Slashdot Mirror


Supercomputers' Growing Resilience Problems

angry tapir writes "As supercomputers grow more powerful, they'll also grow more vulnerable to failure, thanks to the increased amount of built-in componentry. Today's high-performance computing (HPC) systems can have 100,000 nodes or more — with each node built from multiple components of memory, processors, buses and other circuitry. Statistically speaking, all these components will fail at some point, and they halt operations when they do so, said David Fiala, a Ph.D student at the North Carolina State University, during a talk at SC12. Today's techniques for dealing with system failure may not scale very well, Fiala said."

3 of 112 comments (clear)

  1. Hardly A New Problem by MightyMartian · · Score: 5, Informative

    Strikes me as a return to the olden days of vacuum tubes and early transistor computers, where component failure was frequent and brought everything to halt while the bad component was hunted down.

    In the long run if you're running tens of thousands of nodes, then you need to be able to work around failures.

    --
    The world's burning. Moped Jesus spotted on I50. Details at 11.
  2. Re:Componentry? by Anonymous Coward · · Score: 5, Funny

    Componentry is embiggened, leading to less cromulent supercomputers?

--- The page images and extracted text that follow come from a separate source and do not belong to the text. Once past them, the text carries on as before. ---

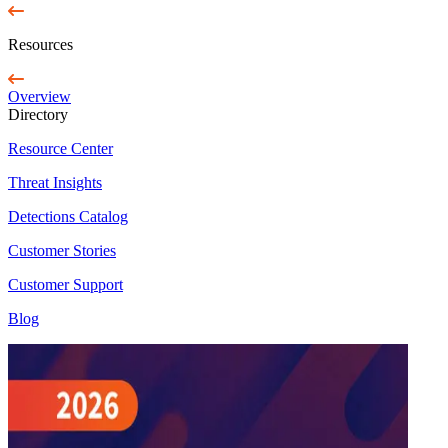
Resources
Overview
Directory
Resource Center
Threat Insights
Detections Catalog
Customer Stories
Customer Support
Blog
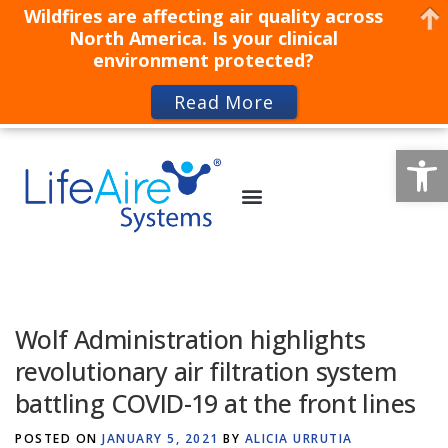
Wildfires are affecting air quality across
North America. Is your clinical
environment protected?
Read More
Op
Wolf Administration highlights
revolutionary air filtration system
battling COVID-19 at the front lines
POSTED ON
JANUARY 5, 2021
BY
ALICIA URRUTIA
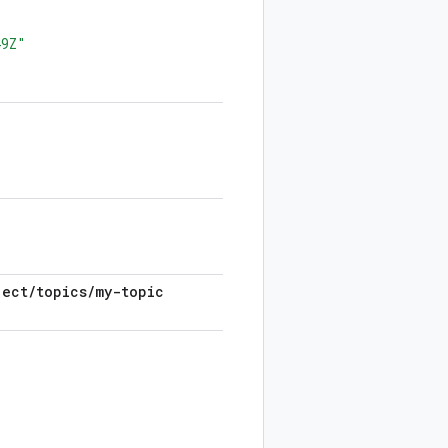
49Z"
ject
/
topics
/
my-topic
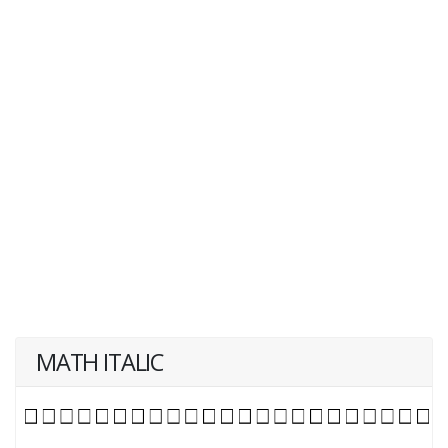
MATH ITALIC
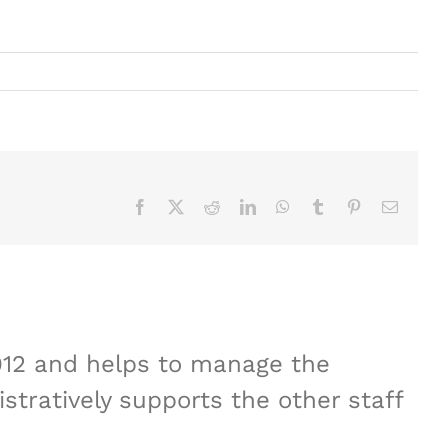
Facebook
X
Reddit
LinkedIn
WhatsApp
Tumblr
Pinterest
Email
012 and helps to manage the
stratively supports the other staff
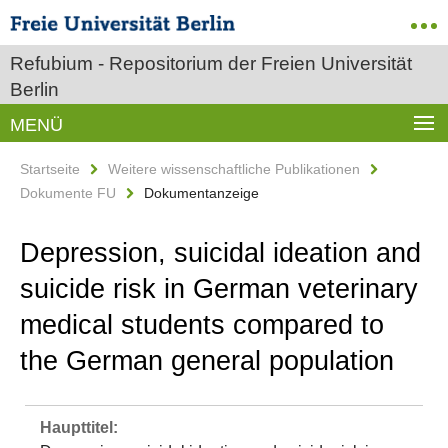
Refubium - Repositorium der Freien Universität
Berlin
MENÜ
Startseite
Weitere wissenschaftliche Publikationen
Dokumente FU
Dokumentanzeige
Depression, suicidal ideation and
suicide risk in German veterinary
medical students compared to
the German general population
Haupttitel:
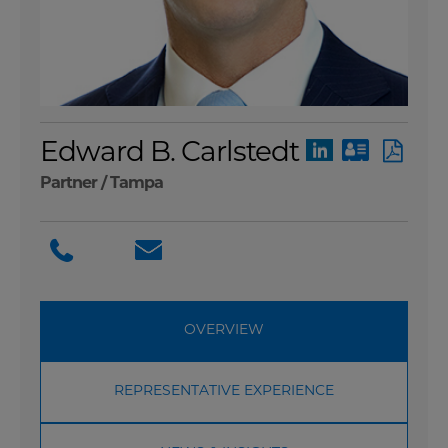
Edward B. Carlstedt
Partner /
Tampa
OVERVIEW
REPRESENTATIVE EXPERIENCE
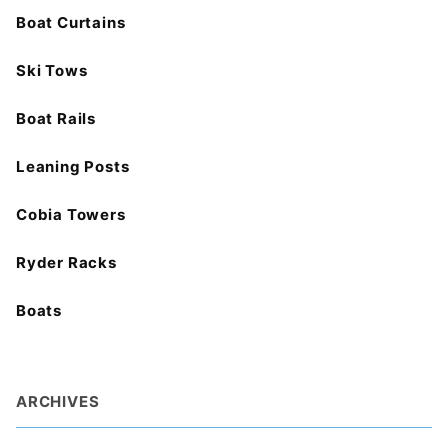
Boat Curtains
Ski Tows
Boat Rails
Leaning Posts
Cobia Towers
Ryder Racks
Boats
ARCHIVES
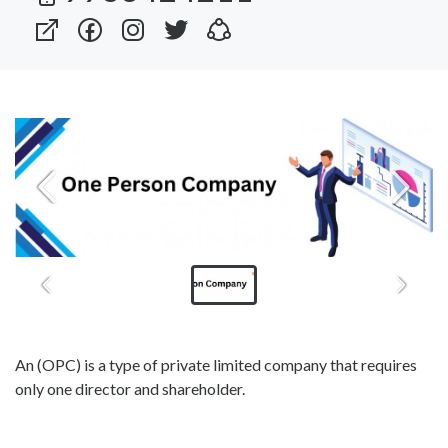
An (OPC) is a type of private limited company that requires
only one director and shareholder.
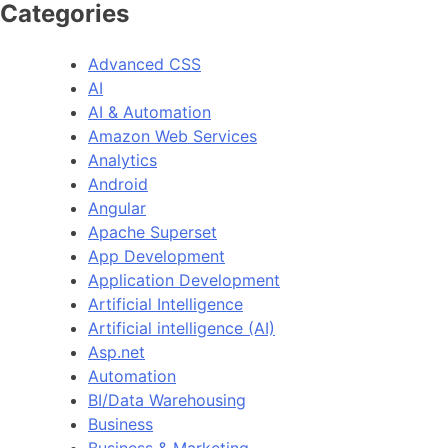
Categories
Advanced CSS
AI
AI & Automation
Amazon Web Services
Analytics
Android
Angular
Apache Superset
App Development
Application Development
Artificial Intelligence
Artificial intelligence (AI)
Asp.net
Automation
BI/Data Warehousing
Business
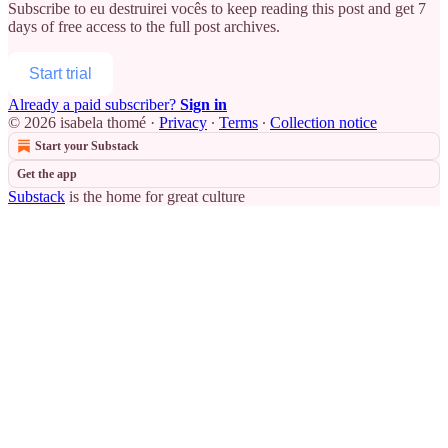
Subscribe to
eu destruirei vocês
to keep reading this post and get 7
days of free access to the full post archives.
Start trial
Already a paid subscriber?
Sign in
© 2026 isabela thomé
·
Privacy
∙
Terms
∙
Collection notice
Start your Substack
Get the app
Substack
is the home for great culture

  3. "and they halt operations when they do so" by brandor · · Score: 5, Informative
    This is only true in certain types of supercomputers. The only one we have that will do this is an SGI UV-1000. It surfaces groups of blades as a single OS image. If one goes down, the kernel doesn't like it.

    The rest of our supercomputers are clusters and are built so that node deaths don't effect the cluster at large. Someone may need to resubmit a job, that's all. If they are competent, they won't even lose all their progress by using check-pointing.

    Sensationalist titles are sensationalist I guess.